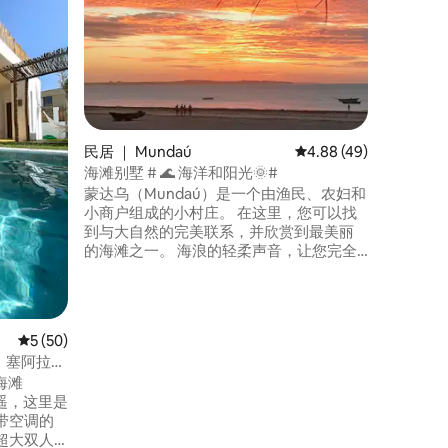
醒来时欣
池，在Ca
结束美好的一天。 @casau
独特的海
的地点之
池。 形成的天然
入，建议
验更加特别、独特。
民居 ｜ Mundaú
平均评分 4.88 分（满分
4.88 (49)
间位于房
海滩别墅 # 🌊 海洋和阳光🌞#
蒙达乌（Mundaú）是一个由渔民、农妇和
小商户组成的小村庄。 在这里，您可以找
到与大自然的完美联系，并欣赏到最美丽
的海滩之一。 海浪的轻柔声音，让您完全
放松身心.... 在这个宁静的地方，您可以与
家人一起放松身心。 海洋和太阳之家
（Casa Mar e Sol）拥有美丽的海景和迷人
的日光
平均评分 5 分（满分 5 分），共 50 条评价
5 (50)
。塞阿拉州
海滩
步之遥，这里是
带空调的
超大双人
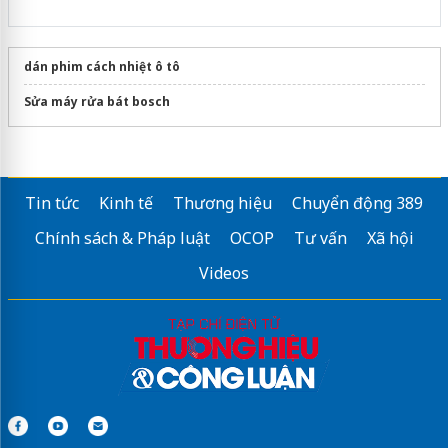
dán phim cách nhiệt ô tô
Sửa máy rửa bát bosch
Tin tức
Kinh tế
Thương hiệu
Chuyển động 389
Chính sách & Pháp luật
OCOP
Tư vấn
Xã hội
Videos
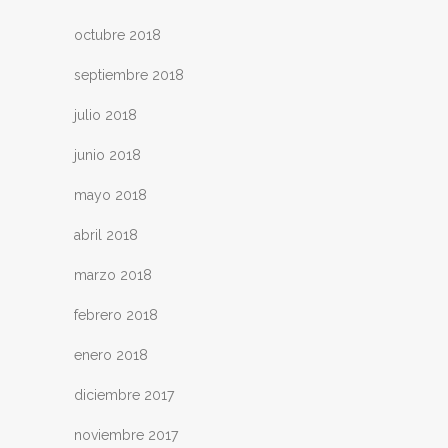
octubre 2018
septiembre 2018
julio 2018
junio 2018
mayo 2018
abril 2018
marzo 2018
febrero 2018
enero 2018
diciembre 2017
noviembre 2017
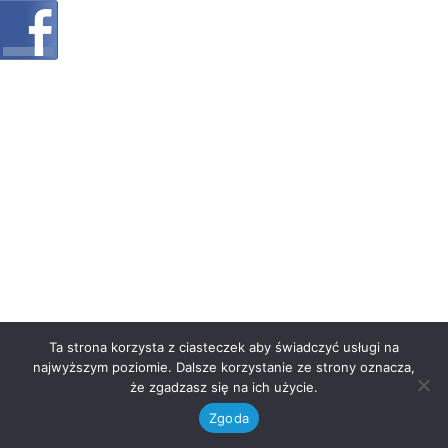
Ta strona korzysta z ciasteczek aby świadczyć usługi na
najwyższym poziomie. Dalsze korzystanie ze strony oznacza,
że zgadzasz się na ich użycie.
Zgoda
Neve
| Powered by
WordPress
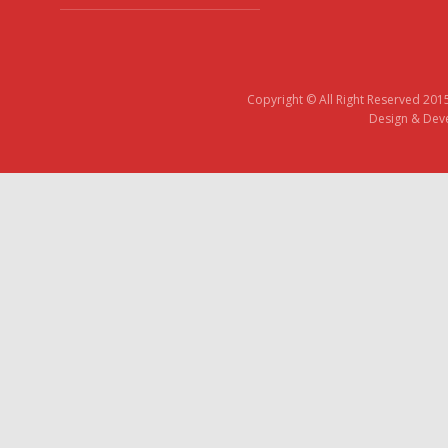
Copyright © All Right Reserved 201
Design & Deve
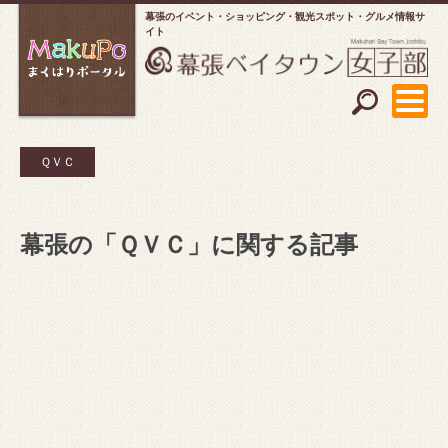
幕張のイベント・ショッピング
観光スポット・グルメ情報サ
イト
ＱＶＣ
幕張の「ＱＶＣ」に関する記事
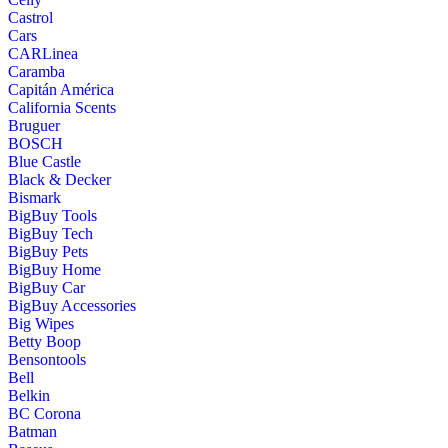
Castrol
Cars
CARLinea
Caramba
Capitán América
California Scents
Bruguer
BOSCH
Blue Castle
Black & Decker
Bismark
BigBuy Tools
BigBuy Tech
BigBuy Pets
BigBuy Home
BigBuy Car
BigBuy Accessories
Big Wipes
Betty Boop
Bensontools
Bell
Belkin
BC Corona
Batman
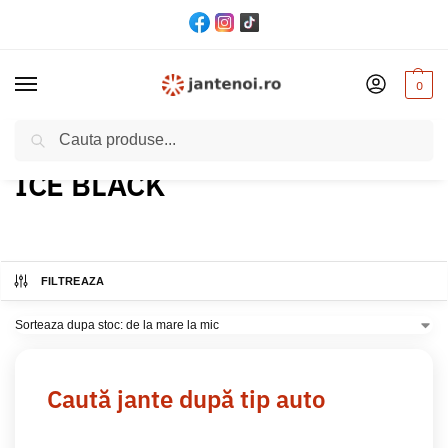
0
Cautare
Acasă
Produs Culoare
ICE BLACK
/
/
ICE BLACK
FILTREAZA
Caută jante după tip auto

◇ ◇ ◇

Would you repeat each line of the listing exactly, skipping any picture?

:: REPLY ::
醒来时欣
池，在Ca
结束美好的一天。 @casau
独特的海
的地点之
池。 形成的天然
入，建议
验更加特别、独特。
民居 ｜ Mundaú
平均评分 4.88 分（满分
4.88 (49)
间位于房
海滩别墅 # 🌊 海洋和阳光🌞#
蒙达乌（Mundaú）是一个由渔民、农妇和
小商户组成的小村庄。 在这里，您可以找
到与大自然的完美联系，并欣赏到最美丽
的海滩之一。 海浪的轻柔声音，让您完全
放松身心.... 在这个宁静的地方，您可以与
家人一起放松身心。 海洋和太阳之家
（Casa Mar e Sol）拥有美丽的海景和迷人
的日光
平均评分 5 分（满分 5 分），共 50 条评价
5 (50)
。塞阿拉州
海滩
步之遥，这里是
带空调的
超大双人
dán phim cách nhiệt ô tô
Sửa máy rửa bát bosch
Tin tức
Kinh tế
Thương hiệu
Chuyển động 389
Chính sách & Pháp luật
OCOP
Tư vấn
Xã hội
Videos
octubre 2018
septiembre 2018
julio 2018
junio 2018
mayo 2018
abril 2018
marzo 2018
febrero 2018
enero 2018
diciembre 2017
noviembre 2017
Ta strona korzysta z ciasteczek aby świadczyć usługi na
najwyższym poziomie. Dalsze korzystanie ze strony oznacza,
że zgadzasz się na ich użycie.
Zgoda
Neve
| Powered by
WordPress
Copyright © All Right Reserved 201
Design & Deve
幕張のイベント・ショッピング
観光スポット・グルメ情報サ
イト
ＱＶＣ
幕張の「ＱＶＣ」に関する記事
Castrol
Cars
CARLinea
Caramba
Capitán América
California Scents
Bruguer
BOSCH
Blue Castle
Black & Decker
Bismark
BigBuy Tools
BigBuy Tech
BigBuy Pets
BigBuy Home
BigBuy Car
BigBuy Accessories
Big Wipes
Betty Boop
Bensontools
Bell
Belkin
BC Corona
Batman
0
Cautare
Acasă
Produs Culoare
ICE BLACK
/
/
ICE BLACK
FILTREAZA
Caută jante după tip auto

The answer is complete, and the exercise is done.